Schools shifted to remote learning on March 23rd as a result of the COVID-19 pandemic, and now the head of New York City's powerful teachers union is now pressing local officials to plan for re-opening schools in the fall—but smartly. Mayor Bill de Blasio and Governor Andrew Cuomo have sparred over who ultimately decides to reopen schools this year. Cuomo is expected to announce whether schools will remain closed for the remainder of the semester on Friday.

In a series of media appearances and a Daily News op-ed, Michael Mulgrew, president of the United Federation of Teachers, has said he would like to see protocols such as daily temperature checks, frequent hand-washing, and staggered schedules when in-person school attendance is expected to resume in September. He outlined more of his position on Thursday when he spoke to WNYC’s Jami Floyd. Below is an edited and condensed version of their conversation:

Q: In your op-ed in the Daily News you said the city and state could have planned differently for this crisis. Is that why you are beating the drum on planning now for the fall?

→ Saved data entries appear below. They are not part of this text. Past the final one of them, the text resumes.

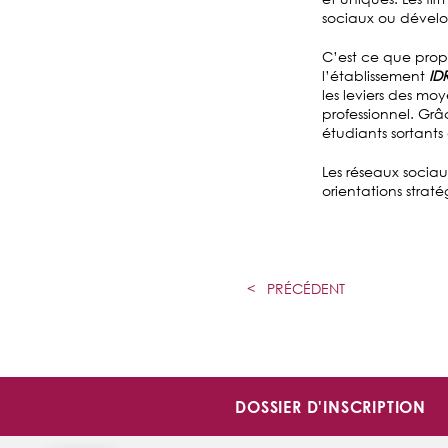
sociaux ou dévelo
C’est ce que prop
l’établissement
IDR
les leviers des m
professionnel. Gr
étudiants sortants
Les réseaux sociau
orientations strat
<
PRÉCÉDENT
DOSSIER D'INSCRIPTION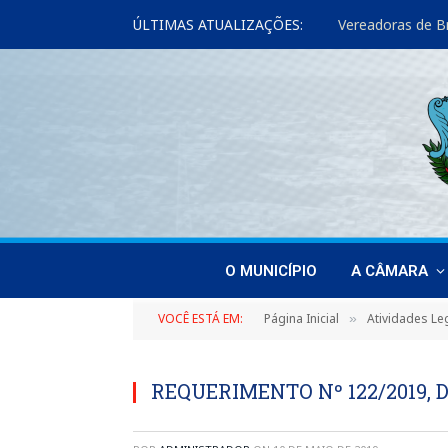
ÚLTIMAS ATUALIZAÇÕES:
O MUNICÍPIO
A CÂMARA
VOCÊ ESTÁ EM:
Página Inicial
Atividades Leg
»
REQUERIMENTO Nº 122/2019, D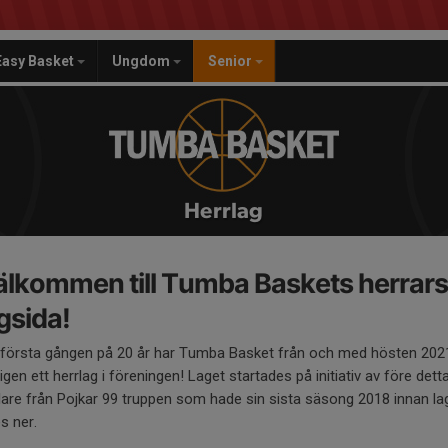
Easy Basket
Ungdom
Senior
Herrlag
älkommen till Tumba Baskets herrars
gsida!
 första gången på 20 år har Tumba Basket från och med hösten 202
igen ett herrlag i föreningen! Laget startades på initiativ av före dett
lare från Pojkar 99 truppen som hade sin sista säsong 2018 innan la
s ner.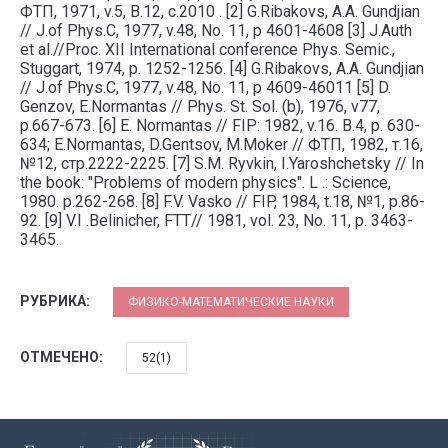
ФТП, 1971, v.5, В.12, с.2010 . [2] G.Ribakovs, A.A. Gundjian
// J.of Phys.C, 1977, v.48, No. 11, p 4601-4608 [3] J.Auth
et al.//Proc. XII International conference Phys. Semic.,
Stuggart, 1974, p. 1252-1256. [4] G.Ribakovs, A.A. Gundjian
// J.of Phys.C, 1977, v.48, No. 11, p 4609-46011 [5] D.
Genzov, E.Normantas // Phys. St. Sol. (b), 1976, v77,
p.667-673. [6] E. Normantas // FIP: 1982, v.16. B.4, p. 630-
634; E.Normantas, D.Gentsov, M.Moker // ФТП, 1982, т.16,
№12, стр.2222-2225. [7] S.M. Ryvkin, I.Yaroshchetsky // In
the book: "Problems of modern physics". L .: Science,
1980. p.262-268. [8] F.V. Vasko // FIP, 1984, t.18, №1, p.86-
92. [9] V.I .Belinicher, FTT// 1981, vol. 23, No. 11, p. 3463-
3465.
РУБРИКА:
ФИЗИКО-МАТЕМАТИЧЕСКИЕ НАУКИ
ОТМЕЧЕНО:
52(1)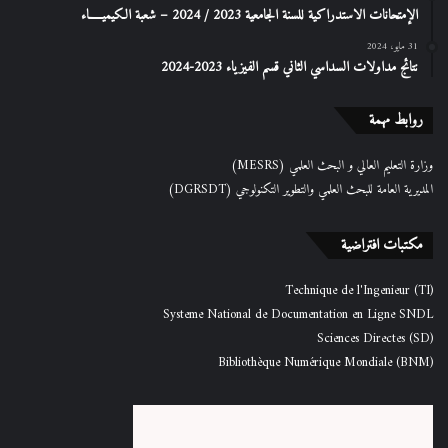
الإمتحانات الاستدراكیة للسنة الجامعیة 2023 / 2024 – شعبة الكیمیـــــاء
31 مايو، 2024
نتائج مداولات السداسي الثاني قسم الفيزياء 2023-2024
روابط مهمة
وزارة التعليم العالي و البحث العلمي (MESRS)
المديرية العامة للبحث العلمي والتطوير التكنولوجي (DGRSDT)
مكتبات افتراضية
Technique de l'Ingenieur (TI)
Systeme National de Documentation en Ligne SNDL
Sciences Directes (SD)
Bibliothèque Numérique Mondiale (BNM)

That is exactly the reason why I am beating the drum. At the local level, at the state level, at the national level, I hear a lot of conversations about when is the right time to open the schools, but nobody is talking to us about how to open a school, how to keep a school safe. And they’re going to repeat many of the same mistakes by just assuming they know how schools run and just think they can flip on a light switch and students will just show up.

Q: In your mind, how should the school schedule change to help with social distancing? How could that work in the nation’s largest school system, which provides so much more than straight-ahead classroom time for so many families, in terms of extra services, counseling, meals, after-school programs, children with special needs?

We’re breaking it down into four specific issues that we’re looking at. There are safety issues and procedural issues that we never had to think through before. And the other two are how do we use the tools that we have right now to create a hybrid instructional model with in-person and remote-learning plans together? And the last piece is what do we have to do to program all the children? Are we going to have every other day or a half day where some students come in the morning and some in the afternoon? There is no way we can follow social distancing guidelines and bring the entire school population in at one time.

So this is the problem and the frustration when we hear that childcare is so important, which is why we need to open the schools. That’s what elected officials and people need to wake up to.

So does that mean that New York City should be looking at other ways of supplying childcare to essential workers and first responders and frontline workers? Yeah, but right now we believe if the assumption is ‘we’re just going to send them back to school’ it’s not going to work.

Q: You’ve also said that the federal government needs to increase testing before the schools can re-open. By how much and can we get there by September or even October?

We’ve seen a lot of progress recently in the testing but we still have a long way to go. Because every day that the school system is open over 1.4 million human beings are moving around just because of education. So this is the industry in terms of making sure it’s safe that we have to focus on.

Q: The city’s schools are facing more than $800 million in budget cuts. But I’m hearing you say classes need to be smaller to ensure some measure of social distancing or maybe we alternate days, which sounds like we may need more teachers, plus more medical staff on site, not to mention all the concerns about the trauma kids are facing. How do you see schools managing?

We’ve been advocating very fiercely here in the city and coordinating with all of our national leaders...and with our own state congressional delegation. We need one big package at this point. All of these things I’m talking about that the school system is going to take on need to be covered by that package.

Q: No matter what the fall looks like, remote learning will have to be a part of it because there’s a great chance of a resurgence in COVID-19 cases. Based on what you’re seeing now, will the New York City schools be ready for that?

Yes, that I am much more comfortable with at this point. The teachers of New York City and the school communities are probably the foremost experts on how to make this work now.